Vous êtes une personne bien ordinaire, M. Arthur. On peut penser que vous avez fait vos premiers pas en célébrant votre premier anniversaire et que quelques mois plus tard, votre mère était fière de dire à ses amis que vous aviez baragouiné vos premiers mots. Le Québec ne savait pas encore combien il le regretterait bientôt.
Remarquez, je suis affligé de me dire que si ce n’était pas vous, c’en serait un autre. Et puis d’ailleurs, vous n’êtes pas seul. Vous appartenez à une armée de rhéteurs du mépris, le fiel au bout des lèvres dans vos cris étouffés, comme si vous l’étiez vraiment : excédé, enragé, outré. Parce que c’est le rôle que vous incarnez, sitôt assis derrière votre micro, quelque part dans le monde, à l’abri. Celui qui n’en peut plus de la petite misère, celui qui voudrait la mort symbolique des marginaux, des laissés-pour-compte, des gens ordinaires qui osent revendiquer un monde meilleur. Il vous suffit de les associer à la gauche (qui n’est pas une maladie), aux extrémistes (qu’ils ne sont presque jamais) pour que votre haine trouve sa justification.
Vous êtes un kapo. Un de ceux qui ont choisi le parti du pouvoir. Pour vous ce n’est qu’un show, une façon comme une autre de faire du cash. Vous êtes cynique jusqu’à la moelle et vous réclamez de l’adage odieux qu’il faut diviser pour régner. Vous semez la pagaille avec vos propos incendiaires et vous vous signez. Vous sortez du studio, saluez votre équipe le sourire aux lèvres. Vous êtes un homme gentil, au fond. Et puis vous regagnez votre bungalow, au-dessus de tout, comme si tout ce monde ne vous concernait pas, parce qu’il faut bien gagner sa croûte et qu’heureusement, il y a un dicton qui nous rappelle qu’il n’y a pas de sot métier.
En arrivant à la maison, vous vous lavez les mains de la même eau que Ponce Pilate. Vos doigts ne sont pas crasseux pourtant, il n’y a que votre langue qui soit sale, elle qui n’a fait que ça tout le jour durant : brasser de la marde. Votre réputation est peut-être entachée, certes, mais qui n’a rien à se reprocher, pensez-vous.
Et le soir vous vous glissez dans vos draps, et vraiment à ce moment je ne sais pas comment vous faites.
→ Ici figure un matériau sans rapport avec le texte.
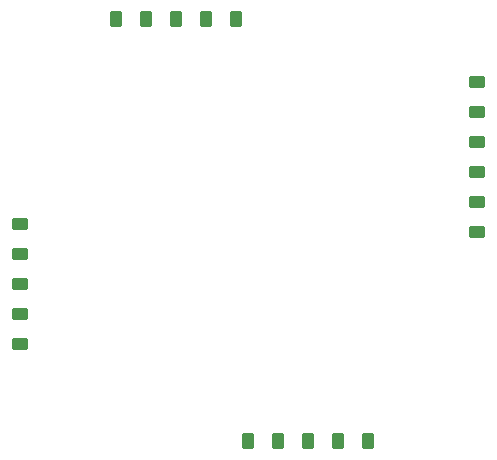
<source format=gbs>
%TF.GenerationSoftware,KiCad,Pcbnew,7.99.0-2677-g3cd60007c5*%
%TF.CreationDate,2023-11-18T11:29:50+03:00*%
%TF.ProjectId,Movita Pro V2_1,4d6f7669-7461-4205-9072-6f2056325f31,rev?*%
%TF.SameCoordinates,Original*%
%TF.FileFunction,Soldermask,Bot*%
%TF.FilePolarity,Negative*%
%FSLAX46Y46*%
G04 Gerber Fmt 4.6, Leading zero omitted, Abs format (unit mm)*
G04 Created by KiCad (PCBNEW 7.99.0-2677-g3cd60007c5) date 2023-11-18 11:29:50*
%MOMM*%
%LPD*%
G01*
G04 APERTURE LIST*
G04 Aperture macros list*
%AMRoundRect*
0 Rectangle with rounded corners*
0 $1 Rounding radius*
0 $2 $3 $4 $5 $6 $7 $8 $9 X,Y pos of 4 corners*
0 Add a 4 corners polygon primitive as box body*
4,1,4,$2,$3,$4,$5,$6,$7,$8,$9,$2,$3,0*
0 Add four circle primitives for the rounded corners*
1,1,$1+$1,$2,$3*
1,1,$1+$1,$4,$5*
1,1,$1+$1,$6,$7*
1,1,$1+$1,$8,$9*
0 Add four rect primitives between the rounded corners*
20,1,$1+$1,$2,$3,$4,$5,0*
20,1,$1+$1,$4,$5,$6,$7,0*
20,1,$1+$1,$6,$7,$8,$9,0*
20,1,$1+$1,$8,$9,$2,$3,0*%
G04 Aperture macros list end*
%ADD10RoundRect,0.040000X0.625000X0.425000X-0.625000X0.425000X-0.625000X-0.425000X0.625000X-0.425000X0*%
%ADD11RoundRect,0.040000X-0.425000X0.625000X-0.425000X-0.625000X0.425000X-0.625000X0.425000X0.625000X0*%
%ADD12RoundRect,0.040000X-0.625000X-0.425000X0.625000X-0.425000X0.625000X0.425000X-0.625000X0.425000X0*%
%ADD13RoundRect,0.040000X0.425000X-0.625000X0.425000X0.625000X-0.425000X0.625000X-0.425000X-0.625000X0*%
G04 APERTURE END LIST*
D10*
%TO.C,J4*%
X167881100Y-105183600D03*
X167881100Y-102643600D03*
X167881100Y-100103600D03*
X167881100Y-97563600D03*
X167881100Y-95023600D03*
X167881100Y-92483600D03*
%TD*%
D11*
%TO.C,J1*%
X147446100Y-87128600D03*
X144906100Y-87128600D03*
X142366100Y-87128600D03*
X139826100Y-87128600D03*
X137286100Y-87128600D03*
%TD*%
D12*
%TO.C,J2*%
X129121100Y-104453600D03*
X129121100Y-106993600D03*
X129121100Y-109533600D03*
X129121100Y-112073600D03*
X129121100Y-114613600D03*
%TD*%
D13*
%TO.C,J3*%
X148436100Y-122878600D03*
X150976100Y-122878600D03*
X153516100Y-122878600D03*
X156056100Y-122878600D03*
X158596100Y-122878600D03*
%TD*%
M02*

</source>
Seul dans la noirceur, votre bungalow plongé dans le silence, le calme. Cette fois seul avec votre conscience, votre journée derrière vous, vous gagnez doucement le sommeil dans le décompte des moutons.
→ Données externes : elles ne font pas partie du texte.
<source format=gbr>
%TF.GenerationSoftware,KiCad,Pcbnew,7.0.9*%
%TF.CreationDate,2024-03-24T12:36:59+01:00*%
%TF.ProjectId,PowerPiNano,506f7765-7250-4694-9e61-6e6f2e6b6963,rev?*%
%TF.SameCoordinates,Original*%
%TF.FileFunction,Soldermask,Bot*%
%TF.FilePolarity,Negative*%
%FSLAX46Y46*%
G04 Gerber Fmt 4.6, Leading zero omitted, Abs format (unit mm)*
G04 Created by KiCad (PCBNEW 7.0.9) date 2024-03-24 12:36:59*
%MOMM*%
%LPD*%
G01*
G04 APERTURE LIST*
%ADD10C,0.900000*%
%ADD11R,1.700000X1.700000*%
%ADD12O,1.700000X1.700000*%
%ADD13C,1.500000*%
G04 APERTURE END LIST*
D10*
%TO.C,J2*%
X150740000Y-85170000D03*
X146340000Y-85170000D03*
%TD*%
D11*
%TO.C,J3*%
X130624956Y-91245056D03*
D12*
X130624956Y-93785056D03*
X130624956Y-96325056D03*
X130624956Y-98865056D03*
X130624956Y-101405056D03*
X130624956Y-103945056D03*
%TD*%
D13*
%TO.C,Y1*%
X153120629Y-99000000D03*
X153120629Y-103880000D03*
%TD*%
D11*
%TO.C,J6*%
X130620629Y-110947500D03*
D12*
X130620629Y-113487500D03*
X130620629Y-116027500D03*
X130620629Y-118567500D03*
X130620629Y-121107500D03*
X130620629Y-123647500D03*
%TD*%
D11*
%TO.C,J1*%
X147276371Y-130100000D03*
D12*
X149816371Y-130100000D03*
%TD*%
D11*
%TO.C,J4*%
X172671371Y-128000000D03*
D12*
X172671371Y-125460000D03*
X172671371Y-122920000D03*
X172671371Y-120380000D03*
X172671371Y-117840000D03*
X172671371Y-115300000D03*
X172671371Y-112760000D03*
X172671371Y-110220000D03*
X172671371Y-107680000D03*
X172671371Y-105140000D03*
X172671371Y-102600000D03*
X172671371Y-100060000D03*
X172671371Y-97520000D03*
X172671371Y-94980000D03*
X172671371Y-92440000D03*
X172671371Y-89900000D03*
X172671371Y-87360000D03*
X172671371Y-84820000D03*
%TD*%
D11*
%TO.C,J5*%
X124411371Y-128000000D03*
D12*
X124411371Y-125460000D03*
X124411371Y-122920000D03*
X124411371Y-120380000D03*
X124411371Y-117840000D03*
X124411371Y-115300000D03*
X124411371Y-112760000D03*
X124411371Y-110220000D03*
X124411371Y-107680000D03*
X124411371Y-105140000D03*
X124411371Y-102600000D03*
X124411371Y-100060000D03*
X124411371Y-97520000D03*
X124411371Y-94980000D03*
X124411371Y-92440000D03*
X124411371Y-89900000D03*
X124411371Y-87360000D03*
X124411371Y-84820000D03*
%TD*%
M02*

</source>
Pas un instant vous ne songez que ce qui a mis du beurre sur votre pain, c’est le mépris. Vous ne songez pas que votre patron ne vous apprécie que parce que vous avez l’audace de traîner les innocents dans la boue, de leur infliger une violence gratuite et, au moment où on attendait de vous des excuses, d’en rajouter.
Pas un instant vous ne songez à ces femmes que vous avez méprisées, les stigmatisant dans votre indifférence. Parce que vous n’êtes pas idiot, vous savez que le portrait que vous avez imagé ce jour-là, c’est celle d’une folle sans dents qui valait tellement rien qu’elle voulait faire une pipe à André Arthur pour 5$. Cette femme, pour vous, n’existe pas. Et ces femmes, dans votre discours, ne valent rien.
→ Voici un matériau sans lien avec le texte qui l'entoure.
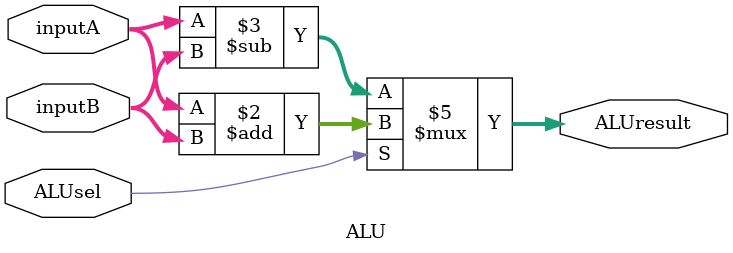
<source format=sv>
module ALU (

input logic [31:0]inputA,
input logic [31:0]inputB,

input logic ALUsel,

output logic [31:0] ALUresult

);

always_comb 
begin
if(ALUsel)
ALUresult = inputA + inputB;
else 
ALUresult = inputA - inputB;
end 
endmodule


</source>
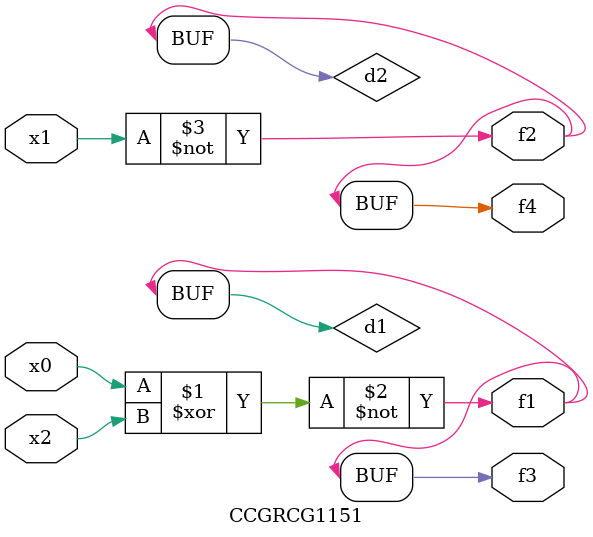
<source format=v>
module CCGRCG1151(
	input x0, x1, x2,
	output f1, f2, f3, f4
);

	wire d1, d2, d3;

	xnor (d1, x0, x2);
	nand (d2, x1);
	nor (d3, x1, x2);
	assign f1 = d1;
	assign f2 = d2;
	assign f3 = d1;
	assign f4 = d2;
endmodule

</source>
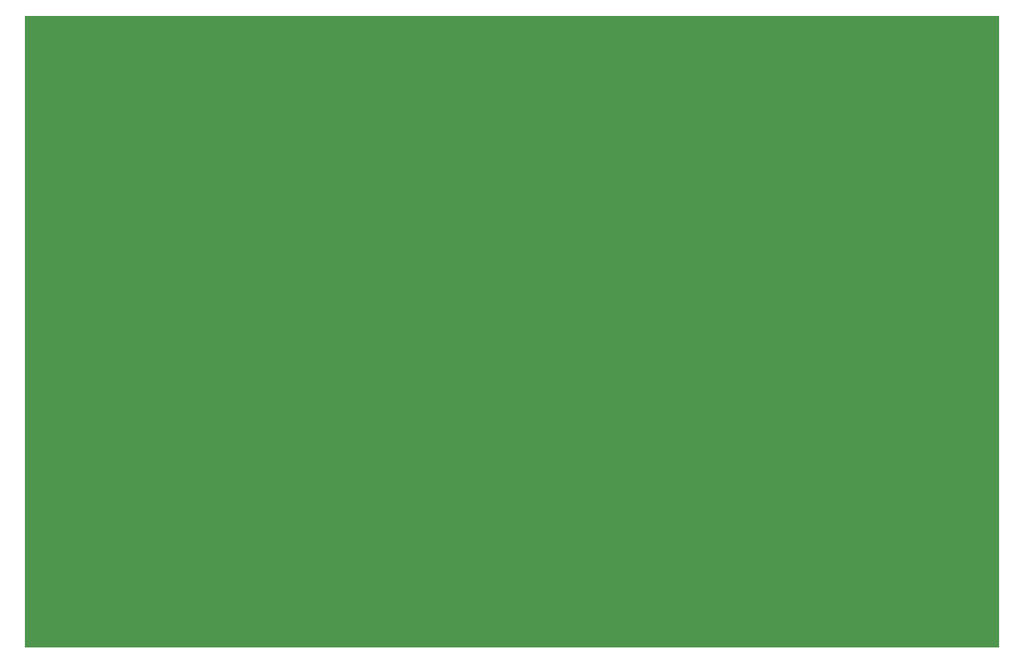
<source format=gbr>
G04 DipTrace 2.3.1.0*
%INBoard.gbr*%
%MOIN*%
%ADD11C,0.0055*%
%FSLAX44Y44*%
G04*
G70*
G90*
G75*
G01*
%LNBoardPoly*%
%LPD*%
G36*
X3937Y3937D2*
D11*
Y36937D1*
X54817D1*
Y3937D1*
X3937D1*
G37*
M02*

</source>
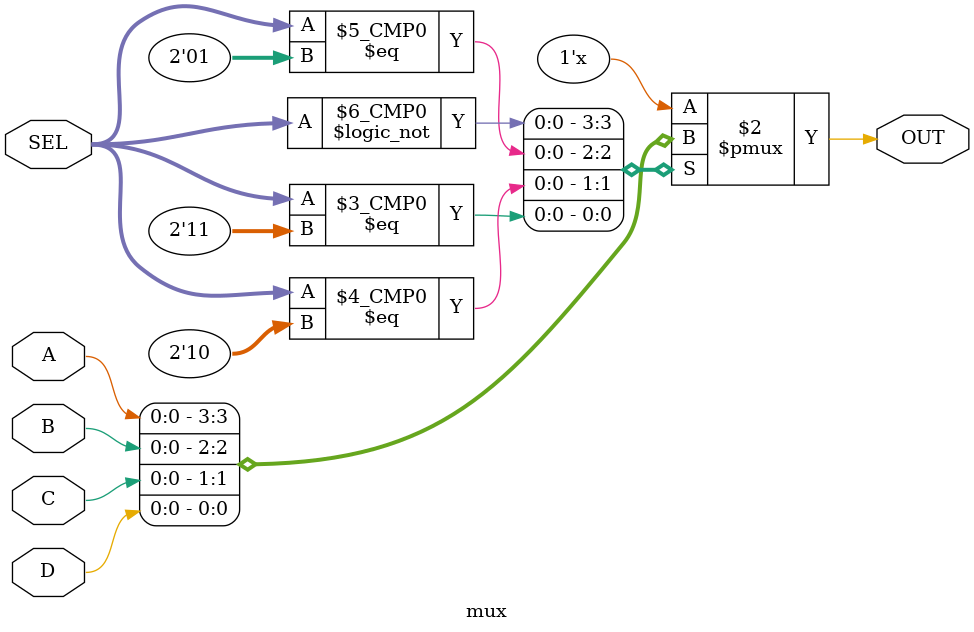
<source format=v>
/*
    4 x 1 Mux Behaviorial level
    A 4x1 Mux at this level needs an always block and its recommended to use a case block

*/
`timescale 1ns / 1ps
module mux(
    input A,
    input B,
    input C,
    input D,
    input [1:0] SEL,
    output reg OUT
    );
    // Method 1: Case block (Recommended)
    always @(*) begin
    case(SEL)
            2'b00: OUT = A;
            2'b01: OUT = B;
            2'b10: OUT = C;
            2'b11: OUT = D;
        endcase
    end
    // Method 2: using if/else

    /*
        always @(*) begin
        if (SEL == 2'b00)
            OUT = A;
        else if (SEL == 2'b01)
            OUT = B;
        else if (SEL == 2'b10)
            OUT = C;
        else
            OUT = D;
    end */
endmodule
</source>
Vous savez qu’il y a des gens qui souffrent injustement, que vous seriez le premier à réclamer justice si ça devait arriver à votre fille, à votre sœur, mais à quoi bon vous y intéresser? Le monde est un show qui ne dure qu’une vie, aussi bien en tirer le maximum, quitte à ce qu’on aille un jour cracher sur votre tombe.
Hélas, vous n’êtes pas seul, M. Arthur. Un autre que vous ferait pareil, peut-être même qu’il irait plus loin encore. Mais ça n’enlève rien au fardeau de votre responsabilité. Et puis je ne crois rien de ce que vous dites. C’est impossible votre histoire, c’est une fabrication. J’ai fait la somme de vos propos, j’ai écouté vos sornettes en boucle, j’ai reconnu vos mécanismes éhontés et je me suis rendu à l’évidence : vous ne valez même pas 5$.